提供文:
こうやって生まれた子犬達は、他の村の家に売られたりしてますます勢力を拡大していきます。そういえば、カトマンズ、ニューロードで、チベタン・マスティフの子犬を販売している人がいました。写真と同じ黒一匹と茶黒一匹で、価格はそれぞれ3500ルピー(4200円)。 -
この後、ダンプー、カロパニ、レテと集落が続きます。ダンプー辺りから、家の建築スタイルに変化があるのに気づくかもしれません。これまではチベット式の屋根が平らな建物ばかりでした。これが、ダンプーを境に、スレートやトタンの傾斜のある屋根に変わるのです。この辺りはダウラギリ(8167m)とアンナプルナI(8091m)の中間にあり、世界で最も深い谷のひとつ。川や谷も大きく方向を変え、気候にまで影響を与えます。
コケタンティから40分程歩き、再び西岸のジープ道に渡ってカロパニに到着です。カロパニやレテは宿が多く、景色のよい場所ですが、今日は天気が悪いので、先を急ぎます。

課題の指示:
提供文によると、ダンプーを境に家の屋根はどのように変わるか答えてください。

提供資料:
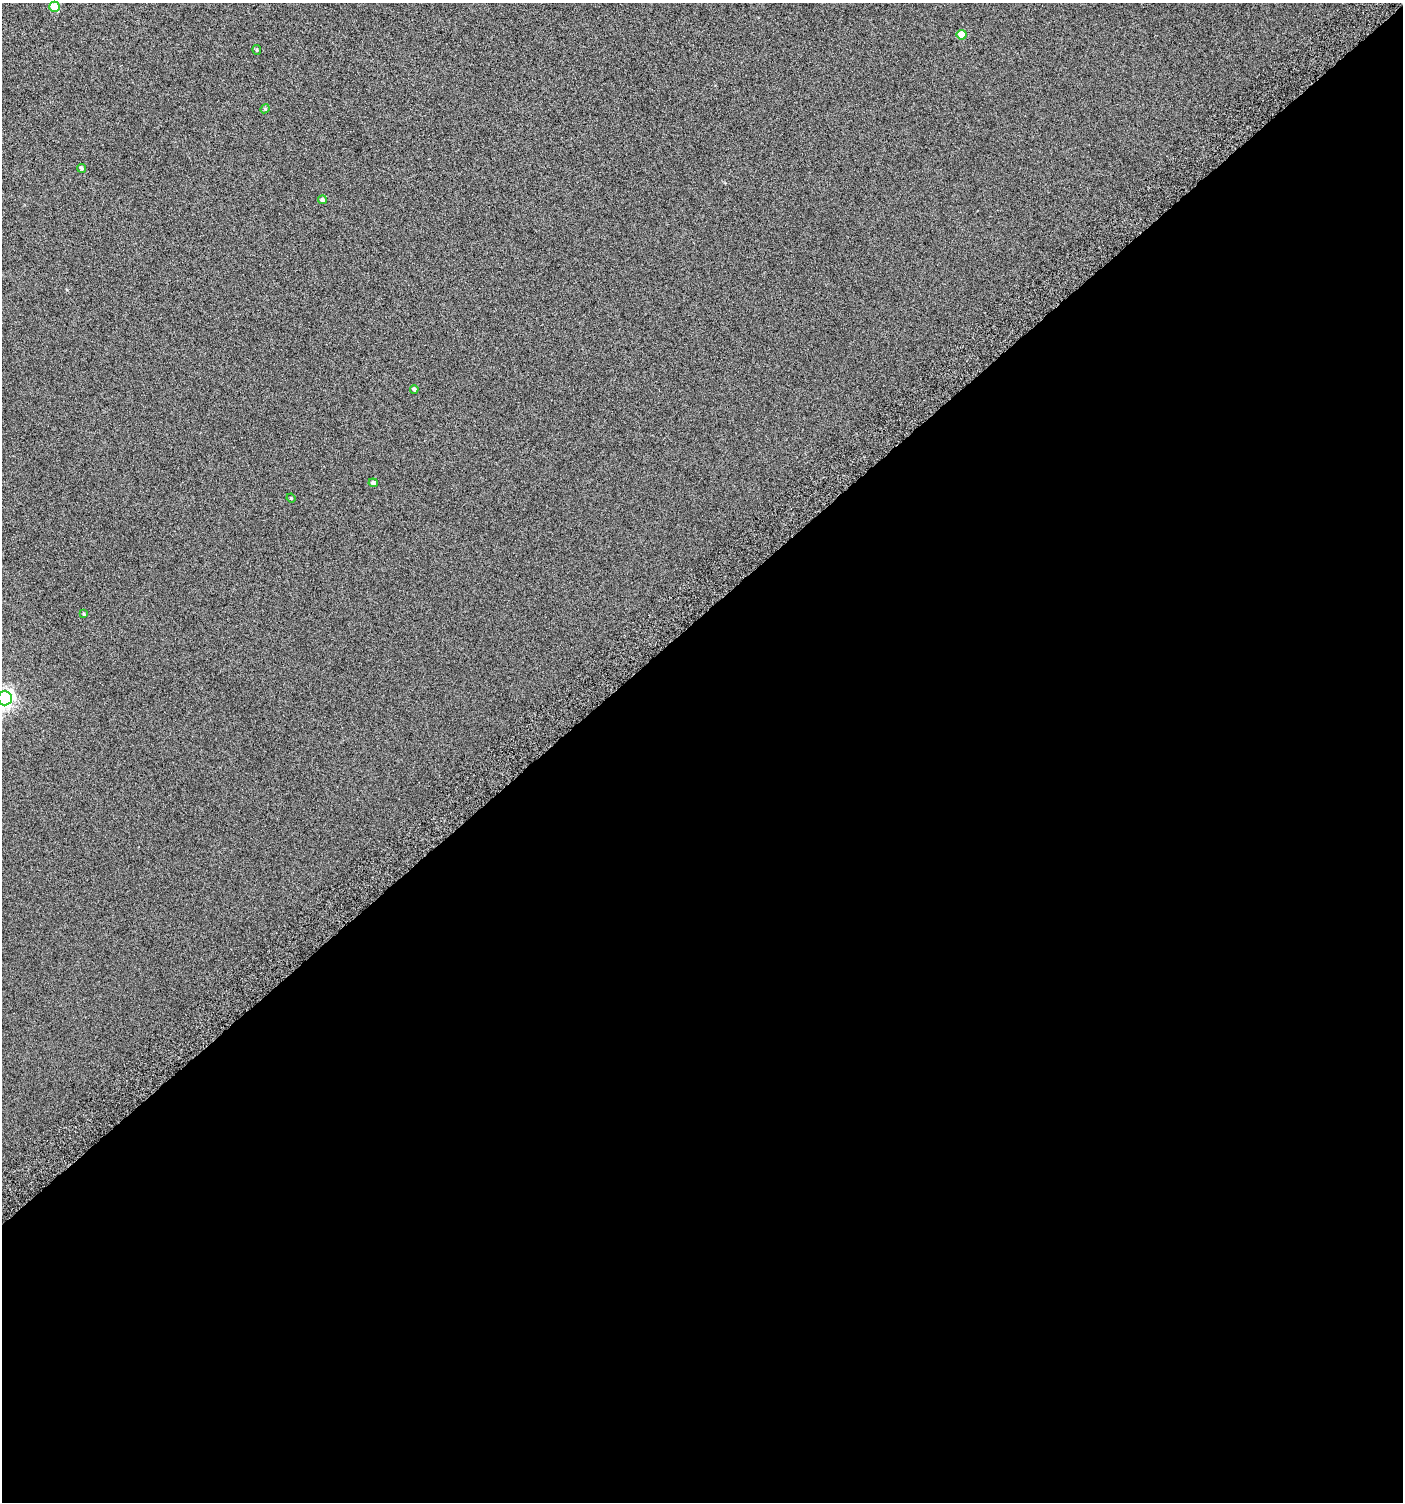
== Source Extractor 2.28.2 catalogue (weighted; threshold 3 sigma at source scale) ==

回答:
チベット式の平らな屋根から、スレートやトタンの傾斜のある屋根に変わる。